L’Ostéo4pattes

018- dépêche du Samedi 19 mai

Créé le : samedi 19 mai 2007 par Stephan Cayre

Dernière modificaton le : vendredi 1er décembre 2017

Actuellement, l’ensemble des thérapies non conventionnelles désigné par le terme « ostéopathie » peut se diviser en trois grands ensembles de techniques thérapeutiques.
Il convient ainsi de distinguer l’ostéopathie :
- dite musculo squelettique qui se décline en structurelle, fonctionnelle, fasciale, myotensive,
- de l’ostéopathie viscérale,
- ou encore de l’ostéopathie dite crânio-sacrée.

Historiquement, dans l’histoire de la médecine contemporaine, c’est l’ostéopathie musculo-squelettique structurelle qui a vu le jour en premier.
Son but est de rétablir d’éventuelles dysfonctions au sein du système neuro-musculo-squelettique, afin de permettre un fonctionnement harmonieux de ces structures dans l’organisme, et donc de ses fonctions.
Andrew Taylor Still, fondateur de l’ostéopathie, disait à propos de la dysfonction ostéopathique : « Trouvez-la, réduisez-la et laissez-la ». C’est on ne peut plus vrai dans l’ostéopathie structurelle, où les trois temps sont diagnostic, traitement et attente de la récupération de l’organisme, qui prend toujours un peu de temps (48 h en moyenne).

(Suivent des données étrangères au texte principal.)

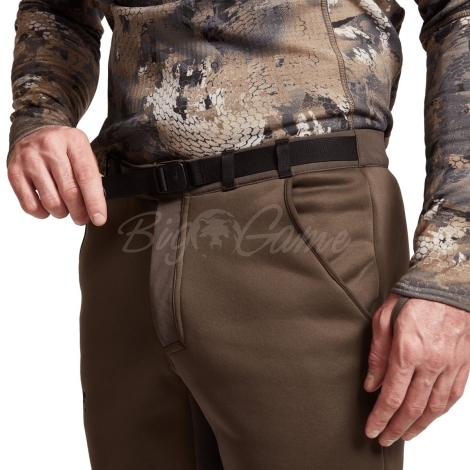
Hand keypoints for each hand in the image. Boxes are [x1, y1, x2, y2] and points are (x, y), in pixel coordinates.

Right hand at [7, 126, 106, 225]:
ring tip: (65, 208)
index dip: (94, 202)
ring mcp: (30, 160)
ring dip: (62, 213)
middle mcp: (50, 148)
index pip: (87, 177)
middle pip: (69, 192)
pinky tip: (48, 206)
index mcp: (73, 141)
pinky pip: (30, 205)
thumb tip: (95, 206)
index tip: (99, 218)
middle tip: (83, 218)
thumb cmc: (63, 146)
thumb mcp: (83, 151)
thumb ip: (92, 175)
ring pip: (51, 202)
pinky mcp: (14, 172)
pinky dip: (42, 213)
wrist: (33, 129)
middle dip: (80, 212)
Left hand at [364, 292, 469, 445]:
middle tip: (384, 439)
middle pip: (412, 407)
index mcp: (408, 350)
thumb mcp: (383, 318)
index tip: (371, 429)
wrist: (447, 284)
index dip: (380, 417)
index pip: (392, 395)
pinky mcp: (463, 364)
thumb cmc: (413, 297)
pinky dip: (440, 412)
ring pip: (435, 407)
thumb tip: (371, 384)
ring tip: (404, 435)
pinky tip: (429, 418)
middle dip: (396, 428)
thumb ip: (377, 354)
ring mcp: (450, 365)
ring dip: (418, 426)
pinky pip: (453, 396)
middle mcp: (431, 363)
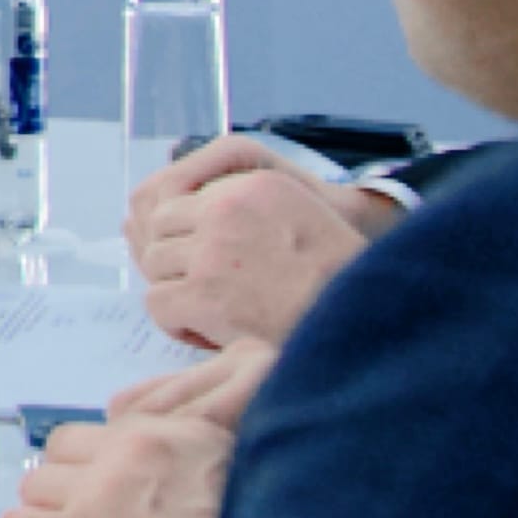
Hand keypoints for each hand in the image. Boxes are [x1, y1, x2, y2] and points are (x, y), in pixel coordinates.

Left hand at [0, 354, 252, 517]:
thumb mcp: (255, 505)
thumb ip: (202, 483)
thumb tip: (155, 508)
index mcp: (193, 435)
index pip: (115, 431)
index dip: (107, 474)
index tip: (122, 514)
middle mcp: (144, 448)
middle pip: (65, 452)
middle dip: (70, 494)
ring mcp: (104, 490)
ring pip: (36, 488)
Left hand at [123, 139, 397, 348]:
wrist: (363, 320)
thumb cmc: (337, 278)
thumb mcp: (300, 213)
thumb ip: (248, 204)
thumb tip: (194, 212)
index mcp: (251, 185)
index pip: (182, 199)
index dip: (185, 235)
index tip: (202, 259)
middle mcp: (226, 209)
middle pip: (160, 229)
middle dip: (174, 261)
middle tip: (200, 289)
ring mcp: (211, 251)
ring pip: (154, 265)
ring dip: (176, 291)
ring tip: (209, 312)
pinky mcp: (203, 292)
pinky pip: (159, 302)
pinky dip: (176, 322)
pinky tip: (207, 332)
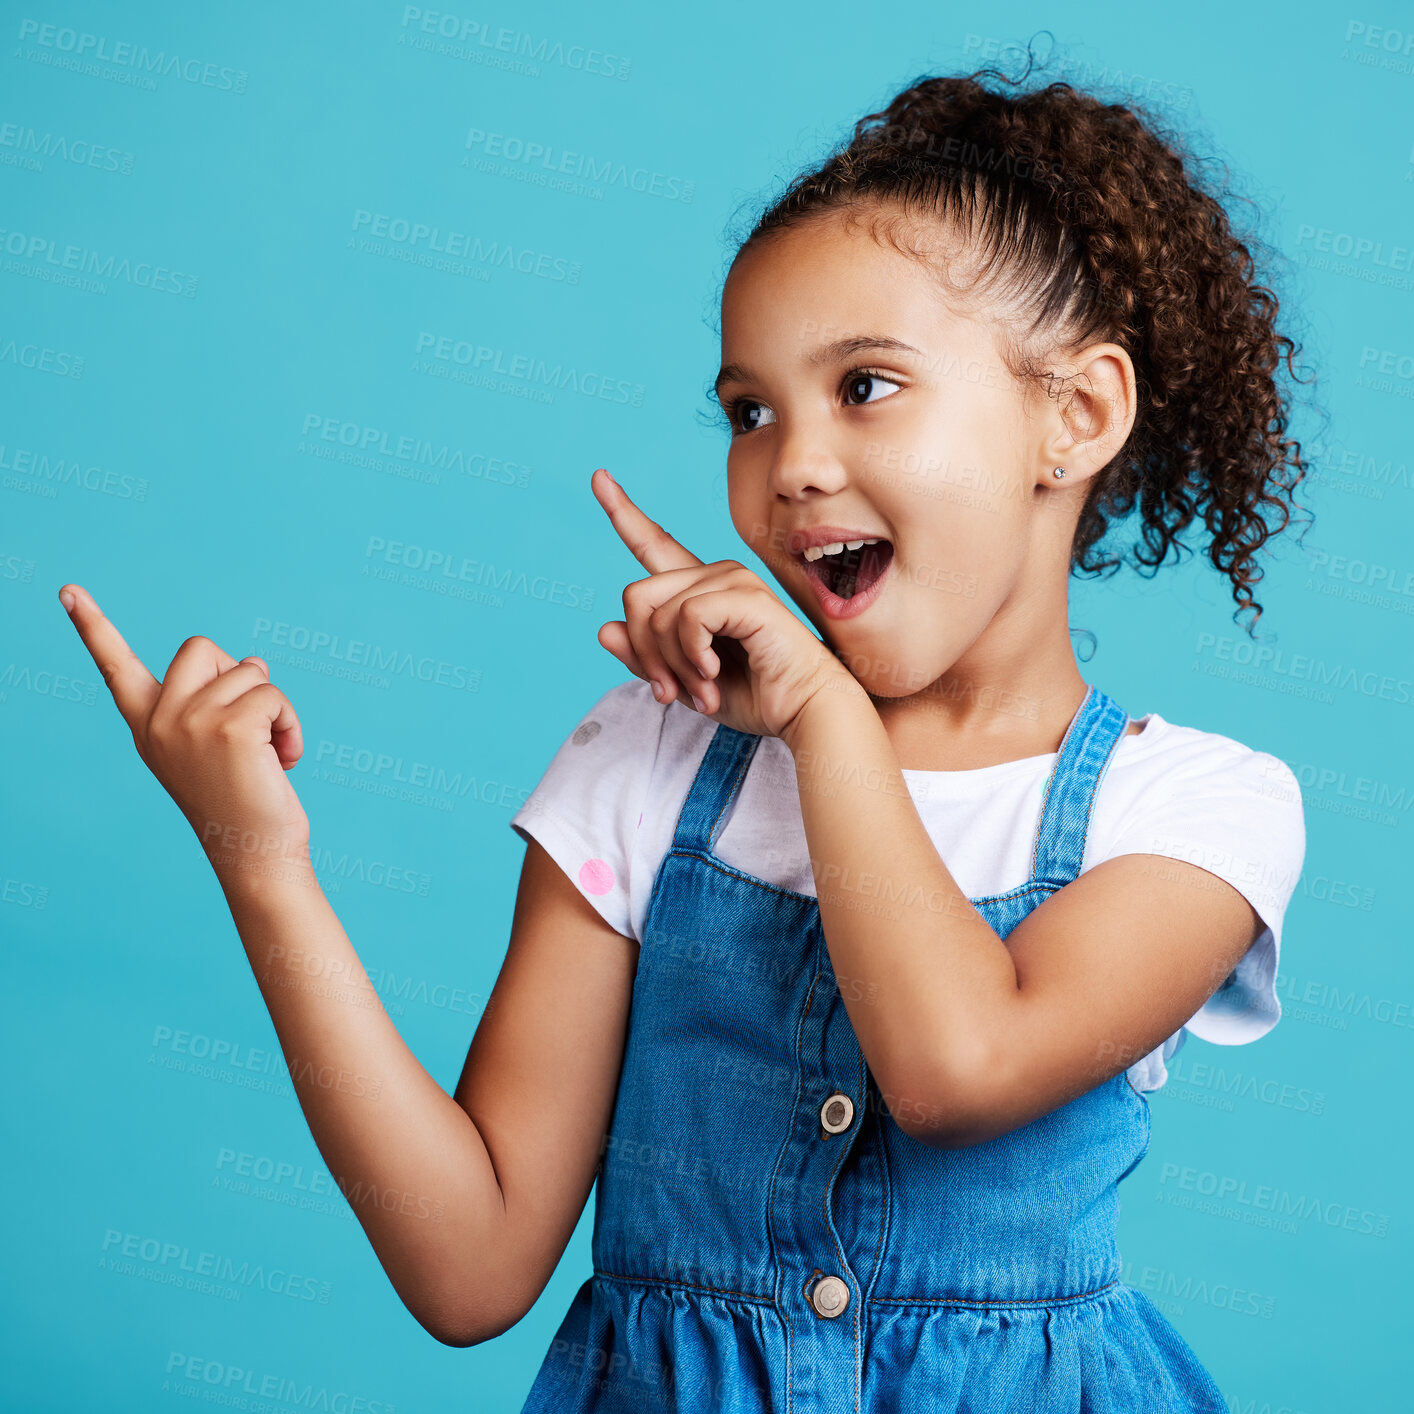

Rapidement, l’ostéopathie viscérale a vu le jour sous l’impulsion de Thure-Brand en Suède et fortement développée en France par Barral.
En dehors des atteintes extérieures ( choc, troubles métaboliques, etc.), la dysfonction ostéopathique d’un viscère est dépendante de facteurs gravitationnels sous l’effet essentiellement de la stase sanguine, et de facteurs conjonctifs qui aboutissent à la sclérose, puis à la fibrose, et donc à une atteinte somatique intrinsèque.
C’est bien sûr le système nerveux autonome qui régit le monde viscéral, notamment par le biais des ganglions de la chaine sympathique para-vertébrale.
L’ostéopathe peut agir sur les dysfonctions des articulations vertébrales (sur le clavier vertébral), mais aussi directement sur les viscères en intervenant sur les points d’attaches et les fascias les entourant, enfin, des techniques utilisant la respiration du patient permettent de recouvrer la mobilité des organes.

Quelque peu à part car très controversée à l’heure actuelle par certains, l’ostéopathie crânio-sacrée a été conçue par Sutherland. Elle est fondée sur l’existence d’un flux cyclique du liquide céphalo-rachidien émanant des ventricules cérébraux que les ostéopathes appellent Mouvement Respiratoire Primaire (MRP).
L’étude palpatoire du MRP permet le diagnostic, mais aussi le traitement des dysfonctions ostéopathiques.
Moins spectaculaires pour le patient (et surtout son maître), les techniques cranio-sacrées sont très bien tolérées, voire appréciées par l’animal. Cela en fait une thérapie particulièrement prisée des vétérinaires ostéopathes.

Quelque soient les méthodes et techniques mises en place par le thérapeute, l’ostéopathie, dans quelque branche que ce soit, vise toujours un seul et même but : rétablir les structures en considérant l’organisme comme un tout.

Dr Stephan Cayre

Légende photo :

Ici une technique structurelle sur une vertèbre dorsale : après une écoute et un début de résolution fonctionnelle, la mise en tension "structurelle" laisse le cheval libre de faire le mouvement final pour une résolution plus "physique" P.Chêne

Sur la toile :

L’ American Osteopathic Association publie JAOA — le Journal of the American Osteopathic Association. On y trouve en particulier les archives de leur revue, résumé mais aussi articles complets dont certains sont très fouillés sur la physiologie des manipulations.